John Vande Velde is done doing back handsprings off the family couch.
"I'd hit the table," the 8-year old said. "But I did backflips on my mom's bed."
Vande Velde is one of 10 boys who has decided to join the newly created competitive boys team at the Steamboat Gymnastics Center.
When Dan and Rose Atkins bought the center eight years ago, there were two boys who came in on afternoons to play around, but there were no male-specific classes.
Now, there are two training classes with 14 boys each and a competitive team with 10 members, though not every boy is interested in competing.
"They have the courage, strength and desire to do the next level and expressed an interest in competing," Dan Atkins said. "In May, we are taking a few to some meets."
The boys range in age from 6 to 10 and will compete at Level 7 this spring. It is the lowest classification in Colorado, but it will be a good place for them to start.
"We have to work harder on keeping our legs straight and toes pointed," said Dustin Atkins, 10.
The boys will have the opportunity to do short, set routines on all six apparatuses -- floor, parallel bars, high bar, vault, rings and pommel horse.
The younger competitors can opt to use a mushroom-shaped apparatus instead of the pommel horse if they choose.
"At this age, it's intriguing at how much they want to learn and how quickly some of them learn," Dan Atkins said. "We have some fun. We love the energy in here."

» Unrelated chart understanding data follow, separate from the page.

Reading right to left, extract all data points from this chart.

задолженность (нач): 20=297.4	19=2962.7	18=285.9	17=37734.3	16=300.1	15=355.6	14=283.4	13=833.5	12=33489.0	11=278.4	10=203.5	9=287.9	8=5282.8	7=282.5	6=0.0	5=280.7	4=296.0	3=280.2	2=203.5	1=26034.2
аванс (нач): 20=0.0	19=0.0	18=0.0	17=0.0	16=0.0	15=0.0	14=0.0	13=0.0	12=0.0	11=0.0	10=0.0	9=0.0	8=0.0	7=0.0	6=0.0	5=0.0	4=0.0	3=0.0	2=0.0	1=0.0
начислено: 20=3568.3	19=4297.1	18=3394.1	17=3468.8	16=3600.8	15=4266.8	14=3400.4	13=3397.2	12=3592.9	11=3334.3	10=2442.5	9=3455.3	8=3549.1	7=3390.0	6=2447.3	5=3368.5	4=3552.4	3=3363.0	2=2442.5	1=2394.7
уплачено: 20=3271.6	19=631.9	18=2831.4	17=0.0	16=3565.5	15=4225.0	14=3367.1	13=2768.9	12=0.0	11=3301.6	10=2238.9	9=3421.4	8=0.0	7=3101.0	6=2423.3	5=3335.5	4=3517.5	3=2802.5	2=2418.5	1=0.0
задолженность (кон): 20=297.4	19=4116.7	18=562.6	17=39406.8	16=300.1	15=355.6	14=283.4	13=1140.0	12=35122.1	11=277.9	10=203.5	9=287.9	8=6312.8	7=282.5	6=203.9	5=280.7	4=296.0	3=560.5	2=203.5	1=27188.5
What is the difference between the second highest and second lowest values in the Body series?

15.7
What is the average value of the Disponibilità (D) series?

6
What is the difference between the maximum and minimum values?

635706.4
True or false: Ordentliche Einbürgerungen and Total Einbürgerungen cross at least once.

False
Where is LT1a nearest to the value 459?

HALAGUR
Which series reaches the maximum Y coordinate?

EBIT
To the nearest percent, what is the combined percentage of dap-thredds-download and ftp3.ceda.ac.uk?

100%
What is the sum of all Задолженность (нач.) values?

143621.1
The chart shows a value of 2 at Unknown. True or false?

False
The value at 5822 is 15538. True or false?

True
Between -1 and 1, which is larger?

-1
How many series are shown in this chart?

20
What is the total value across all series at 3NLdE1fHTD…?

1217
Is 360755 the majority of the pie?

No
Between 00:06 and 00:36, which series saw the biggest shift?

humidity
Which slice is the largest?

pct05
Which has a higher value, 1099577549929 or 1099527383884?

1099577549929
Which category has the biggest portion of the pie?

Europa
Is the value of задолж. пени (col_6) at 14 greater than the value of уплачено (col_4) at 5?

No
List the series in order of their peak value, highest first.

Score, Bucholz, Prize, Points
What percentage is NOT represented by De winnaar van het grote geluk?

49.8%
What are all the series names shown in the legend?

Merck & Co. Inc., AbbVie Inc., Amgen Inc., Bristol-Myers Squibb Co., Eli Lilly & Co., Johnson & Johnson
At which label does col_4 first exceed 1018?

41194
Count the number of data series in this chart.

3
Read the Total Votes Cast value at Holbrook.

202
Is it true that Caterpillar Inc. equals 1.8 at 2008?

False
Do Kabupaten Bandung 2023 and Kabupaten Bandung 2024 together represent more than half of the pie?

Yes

The Steamboat Gymnastics Center staged its fourth annual exhibition show Saturday night, so Friday was dress rehearsal day for each group involved, including the boys' team.
Dressed in lime green T-shirts, Vande Velde, Dustin Atkins, Cole Gibbs, Jasper Good and Brodee Smith-Lawrence were easy to spot on the other side of the gym, sprinting down the Tumble Track and flipping onto the heavy blue pad during Friday afternoon's warm-ups.
Jace Smith and Charles Toye also are members of the competitive team.
"I like the Tumble Track," Good said. "It's fun."
The Tumble Track is a long, bouncy runway that enables the gymnasts to get more height on the flips, twists and handsprings.
Dustin Atkins and Vande Velde said there are days when they might be the only two boys in the gym with 35 to 40 girls, but they and the other members of the boys' team are learning gymnastics is more than just a sport for females.
Through gymnastics, Dan Atkins and assistant coaches Greg Forney, Kim Jones and Deirdre Bernard are hoping to increase self-esteem in the boys, as well as teach them more about body awareness and increase core strength, including lower back and abdomen strength.
"I like to show them ways to help in early development of their bodies," Dan Atkins said. "People don't need to be persuaded to understand that this sport complements other sports they like to do."
People also don't need much persuasion to understand how much fun the boys are having. Take tiny Cole Gibbs, for example. He's just 6 but has no fear when it comes to gymnastics.
Friday, he took his turn on the Tumble Track, doing a series of cartwheels down the runway before ending his run with a front flip and a smile.
"I think I have a tiny bit more energy now than when I started gymnastics," Gibbs said.